** Your instructions **
Below are some records; reproduce every one of them exactly.

═════ Extracted records

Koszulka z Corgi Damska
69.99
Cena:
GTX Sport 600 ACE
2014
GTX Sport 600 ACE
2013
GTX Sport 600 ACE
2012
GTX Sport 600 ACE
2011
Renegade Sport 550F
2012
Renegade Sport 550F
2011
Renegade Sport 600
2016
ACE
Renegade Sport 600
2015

══════════

** Result **
Koszulka z Corgi Damska
69.99
Cena:
GTX Sport 600 ACE
2014
GTX Sport 600 ACE
2013
GTX Sport 600 ACE
2012
GTX Sport 600 ACE
2011
Renegade Sport 550F
2012
Renegade Sport 550F
2011
Renegade Sport 600
2016
ACE
Renegade Sport 600
2015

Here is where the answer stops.